Rewrite the entries below from the first line through the line containing "0.068016, 0.692046, 0.577859]]", changing "describing" to "summarizing" and leaving everything else as it is. Leave out the pictures.

-- STUDY MATERIAL follows --

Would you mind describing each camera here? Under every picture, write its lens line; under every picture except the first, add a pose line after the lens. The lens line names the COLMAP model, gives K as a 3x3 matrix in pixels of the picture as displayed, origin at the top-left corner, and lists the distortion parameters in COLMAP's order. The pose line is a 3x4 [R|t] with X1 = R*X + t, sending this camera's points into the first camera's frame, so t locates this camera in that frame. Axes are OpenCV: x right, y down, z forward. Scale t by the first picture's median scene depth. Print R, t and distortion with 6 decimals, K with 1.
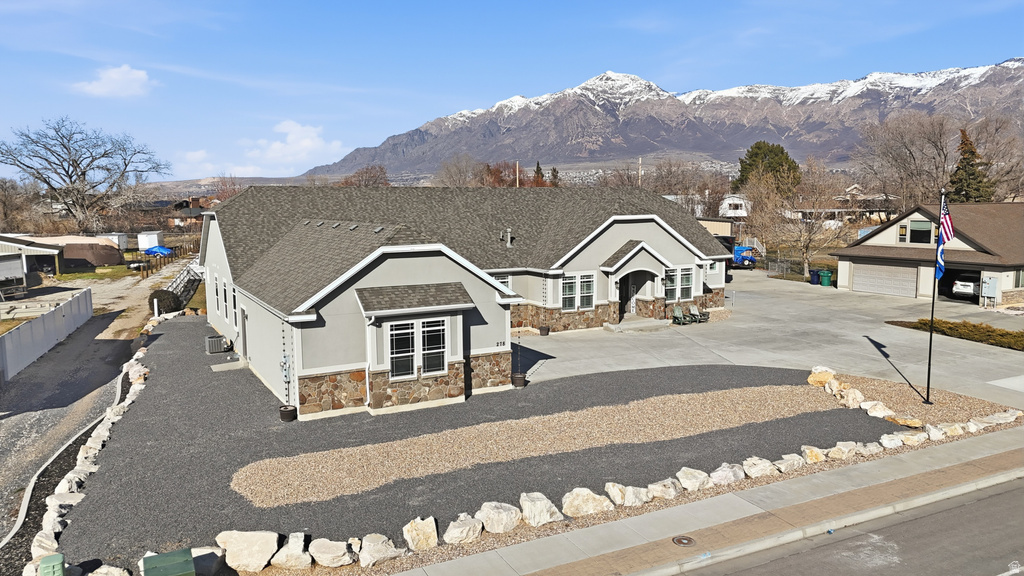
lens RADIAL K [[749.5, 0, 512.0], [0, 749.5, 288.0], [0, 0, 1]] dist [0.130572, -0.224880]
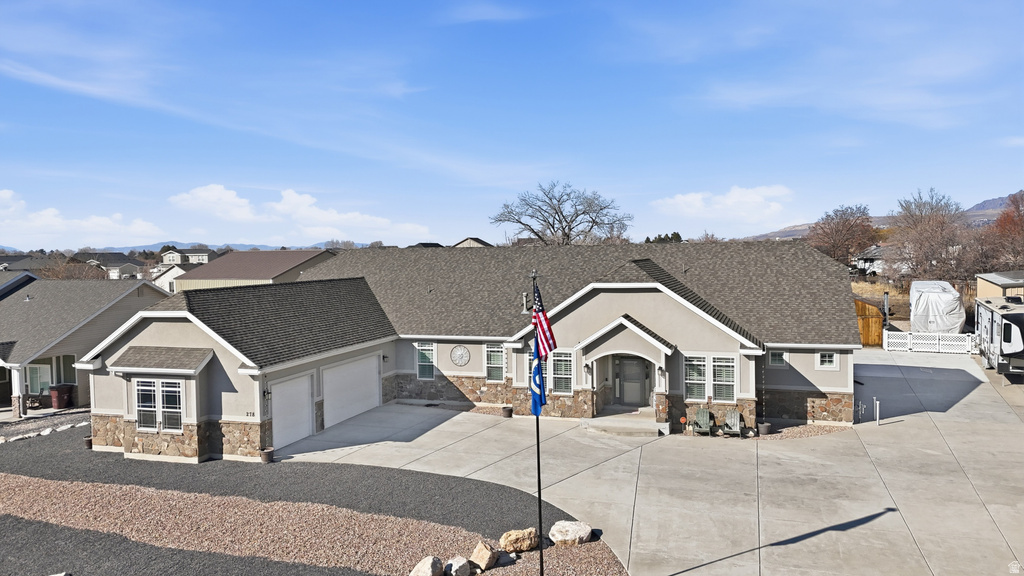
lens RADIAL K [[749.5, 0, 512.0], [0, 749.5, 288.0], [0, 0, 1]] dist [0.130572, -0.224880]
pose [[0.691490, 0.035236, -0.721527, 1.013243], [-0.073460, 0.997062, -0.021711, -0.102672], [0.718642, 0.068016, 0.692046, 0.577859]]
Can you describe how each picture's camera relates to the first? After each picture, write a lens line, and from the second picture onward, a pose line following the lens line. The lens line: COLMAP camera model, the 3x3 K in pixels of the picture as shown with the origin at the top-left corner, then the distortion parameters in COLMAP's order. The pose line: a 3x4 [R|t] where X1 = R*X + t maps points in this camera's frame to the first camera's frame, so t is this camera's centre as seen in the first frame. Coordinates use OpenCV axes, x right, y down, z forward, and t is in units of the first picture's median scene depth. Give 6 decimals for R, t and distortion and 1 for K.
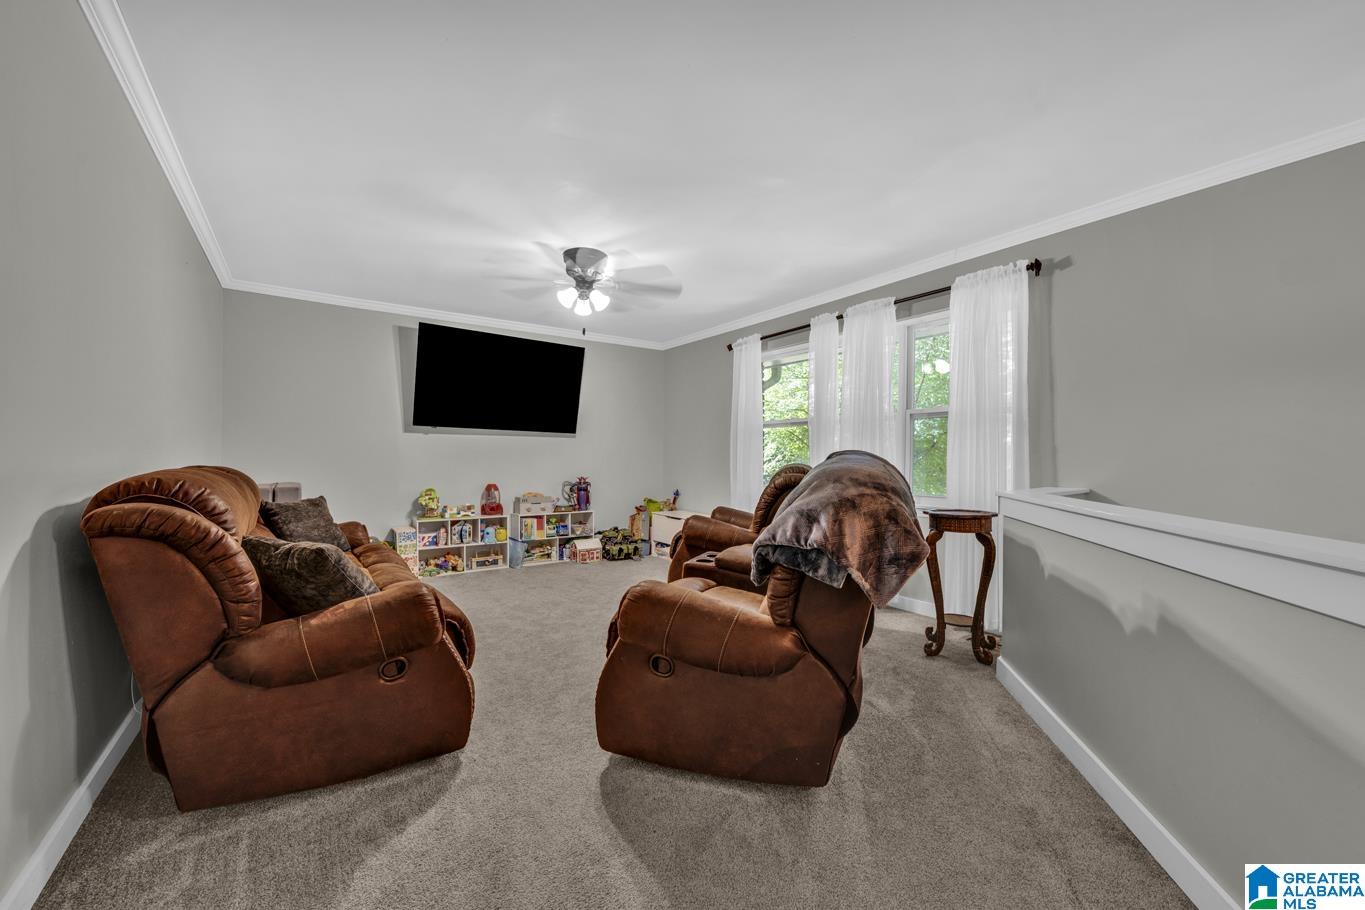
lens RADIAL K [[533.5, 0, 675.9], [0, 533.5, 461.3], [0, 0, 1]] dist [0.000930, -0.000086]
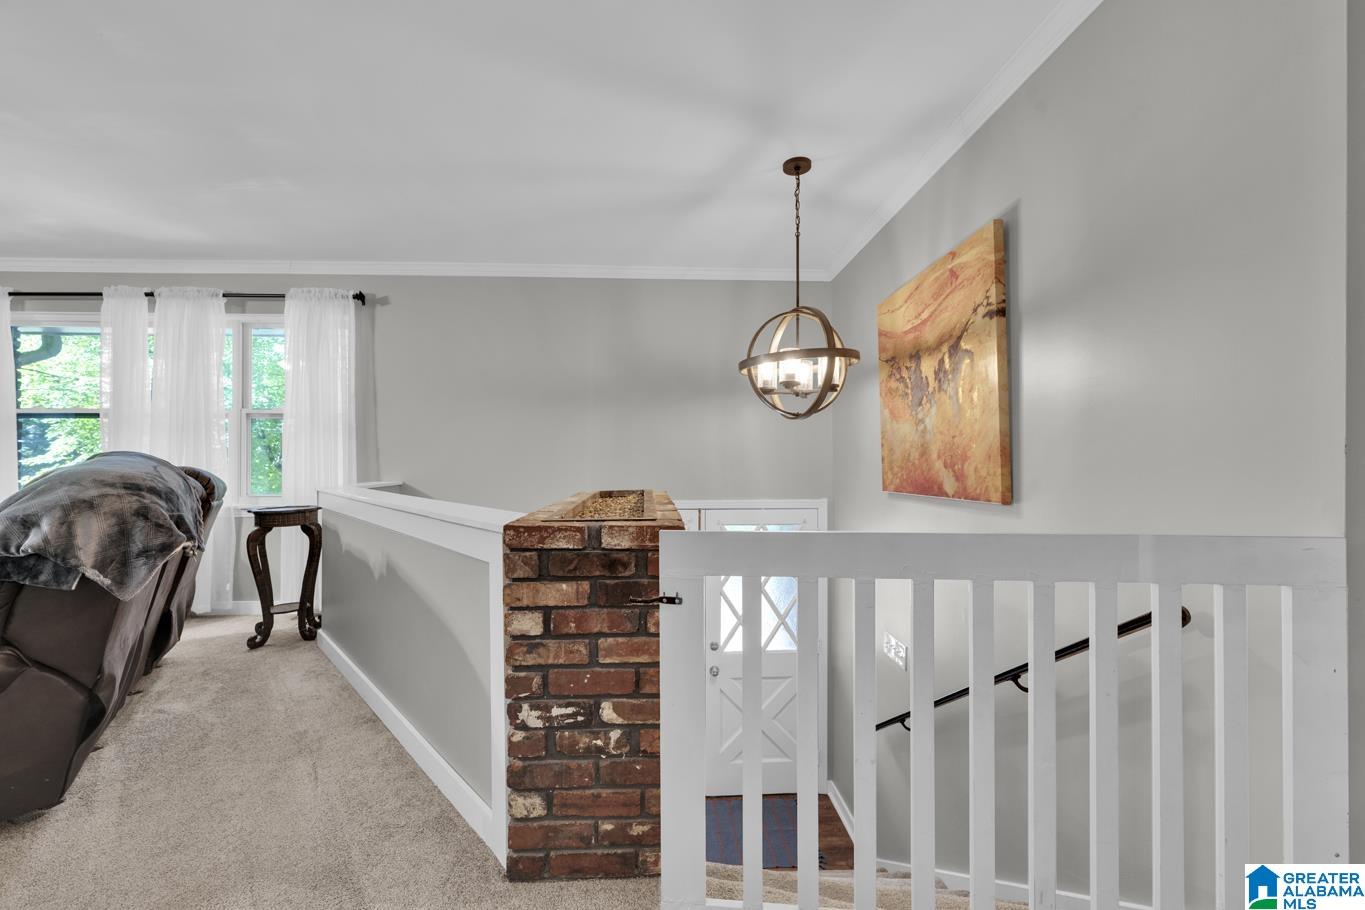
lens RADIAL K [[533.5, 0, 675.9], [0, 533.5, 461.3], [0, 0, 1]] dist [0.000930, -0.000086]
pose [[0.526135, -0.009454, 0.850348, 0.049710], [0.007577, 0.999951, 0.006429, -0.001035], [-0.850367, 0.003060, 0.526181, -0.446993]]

-- STUDY MATERIAL concluded --

> _RESULT FOR THIS EXERCISE_
Would you mind summarizing each camera here? Under every picture, write its lens line; under every picture except the first, add a pose line after the lens. The lens line names the COLMAP model, gives K as a 3x3 matrix in pixels of the picture as displayed, origin at the top-left corner, and lists the distortion parameters in COLMAP's order. The pose line is a 3x4 [R|t] with X1 = R*X + t, sending this camera's points into the first camera's frame, so t locates this camera in that frame. Axes are OpenCV: x right, y down, z forward. Scale t by the first picture's median scene depth. Print R, t and distortion with 6 decimals, K with 1.
lens RADIAL K [[749.5, 0, 512.0], [0, 749.5, 288.0], [0, 0, 1]] dist [0.130572, -0.224880]
lens RADIAL K [[749.5, 0, 512.0], [0, 749.5, 288.0], [0, 0, 1]] dist [0.130572, -0.224880]
pose [[0.691490, 0.035236, -0.721527, 1.013243], [-0.073460, 0.997062, -0.021711, -0.102672], [0.718642, 0.068016, 0.692046, 0.577859]]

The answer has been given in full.